Exclusive relationships typically mean a deeper connection and more intimacy. This could also come with changes to your mental health.
For example, one 2019 study showed that individuals in monogamous couples show greater emotional distress thinking about their partner getting involved with someone else.
On the other hand, being in an exclusive relationship could also boost your overall mood thanks to an increase in serotonin. An older study even found that high marital quality can be associated with lower stress and less depression.
Exclusively dating your partner is an exciting step in your journey together, but how do you know if you’re ready to take that step?
How to tell if you might be ready to be exclusive
- You aren’t interested in seeing other people.
- You find yourself imagining them in your future.
- You resolved disagreements or misunderstandings healthily.
- You feel yourself letting down your walls with this person.
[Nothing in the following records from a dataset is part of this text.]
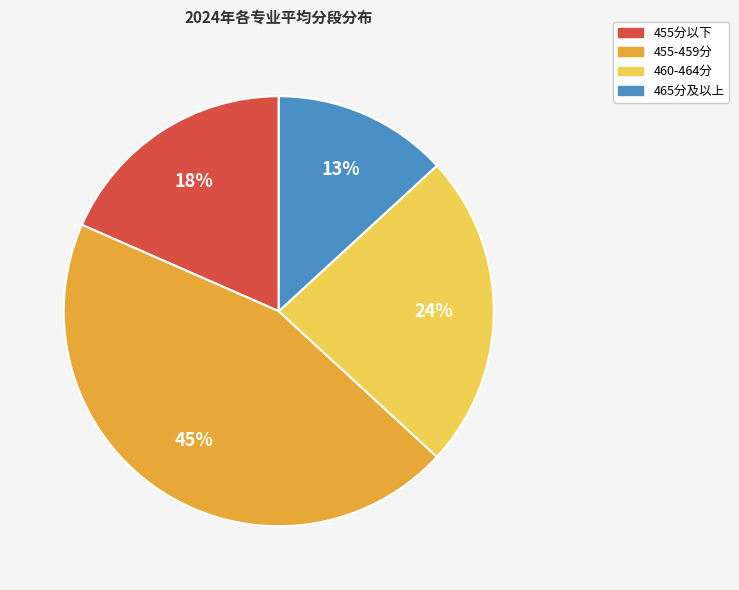

To the nearest percent, what is the difference between the largest and smallest slice percentages?

32%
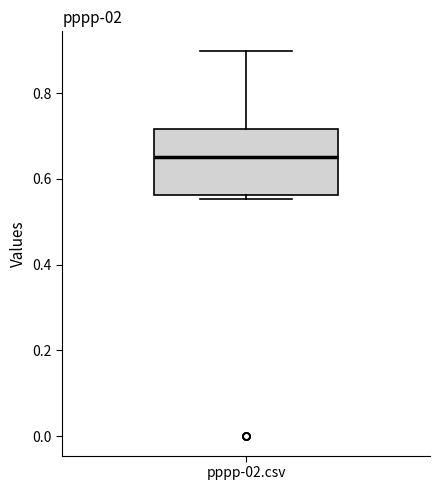

Read this box plot against the y-axis: the position of the median line, the range covered by the box, and the ends of both whiskers. The values are not printed on the chart, so give them approximately, as read against the axis.

median 0.64, box 0.56 to 0.72, whiskers 0.56 (just below the box's lower edge) to 0.90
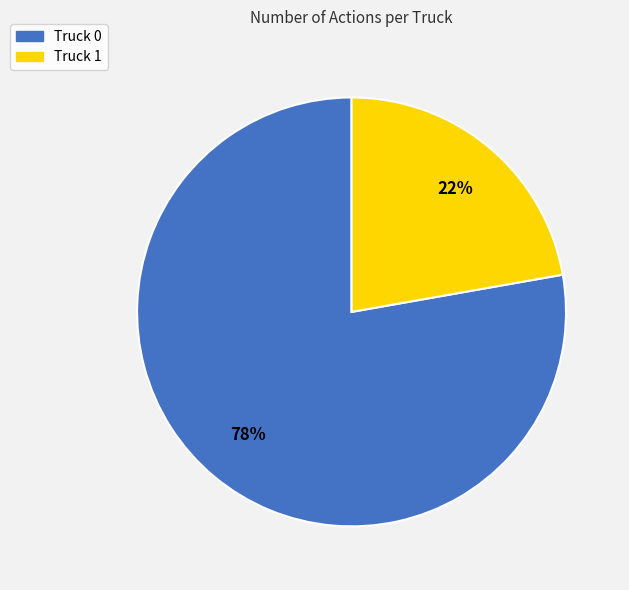

The Truck 0 slice represents 78% of the pie. True or false?

True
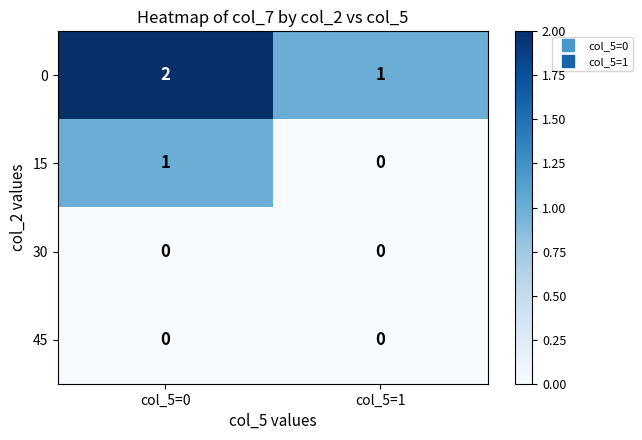

Count the number of categories in the chart.

2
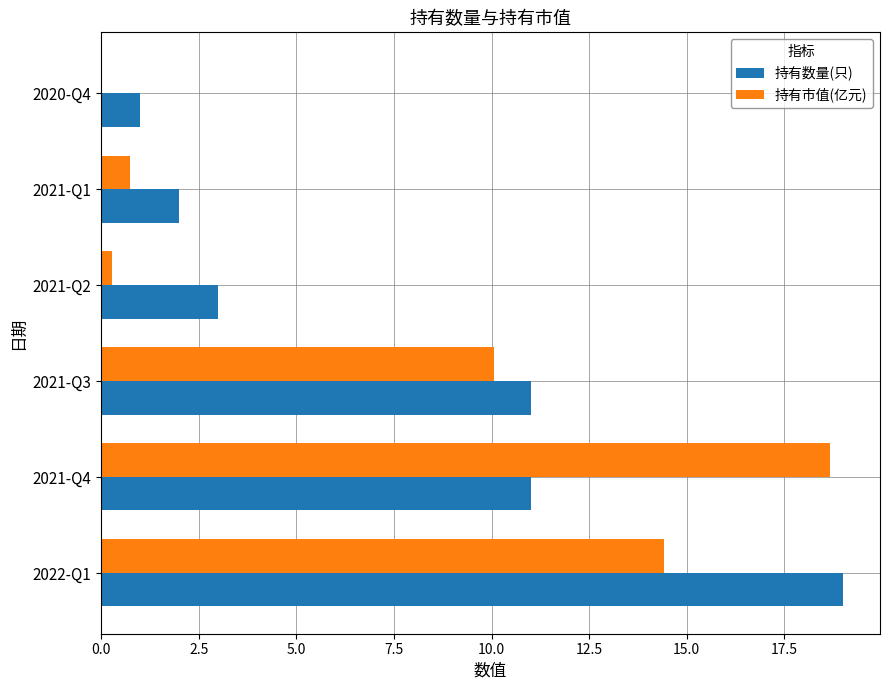

Between 2021-Q3 and 2021-Q2, which series saw the biggest shift?

持有市值(亿元)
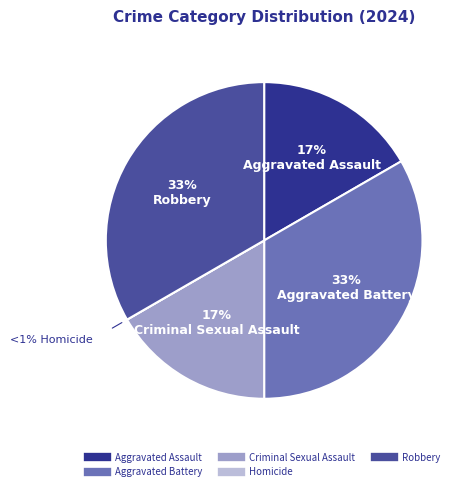

Is it true that Homicide is 11% of the pie?

False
- You’re ready for a deeper connection with this person.
How to tell if you might not be ready for exclusivity
- You don’t want to give up seeing other people.
- You’re worried someone better will come around.
- You feel anxious about committing to them.
- If you’re being honest with yourself, you just like the attention.
- You can’t quite see a future with your partner.
Wherever you are, that’s OK! Being ready to be exclusive doesn’t mean you have to be 100% certain that your partner is “the one,” or you’re ready to move in together.
Similarly, not being quite prepared to be exclusive doesn’t mean that your potential for a healthy relationship is doomed.
What about your partner? Are they ready?
You may or may not be ready for an exclusive relationship, but you’re only half of the equation.
So, how can you tell if your partner wants to be exclusive? They may want to be exclusive if they:
- help create emotional safety in the relationship
- include you in plans
- introduce you to family and friends
These are all positive signs that could mean they’re ready to commit. But if you’re unsure, some other signs may mean they’re not there yet.
How to tell if your partner may not be ready to be exclusive
Whether you’re ready to be exclusive or not, it’s important to have open communication with the person you’re seeing so that you both know where you stand.
How to tell your partner you’re ready to be exclusive
“The best way to communicate this is to be direct and clear about what you want,” says Goodman.
“You can start by bringing it up to the person and saying something like, ‘I want to talk about our relationship and make sure we’re on the same page.’”
How to tell your partner you’re not ready to be exclusive
“We almost always end up hurting people more when we aren’t honest or when we say something to make them happy and then do the opposite,” Goodman admits. “It might hurt the person in the beginning, but in the long run it will be so much better.”
“You can be compassionate, kind, and honest by saying something like ‘I’m not ready to make that type of commitment right now,’ and then clarify what you would like for the relationship.”
“It’s important to talk about your definition of exclusive and different scenarios that might come up,” says Goodman. “I see so many couples assume that the other person shares their vision, so they don’t discuss it… It never hurts to talk about it and confirm.”
And exclusivity aside, in all relationship stages, you deserve to be with someone who makes you feel wanted, special, and sees the truly incredible person that you are.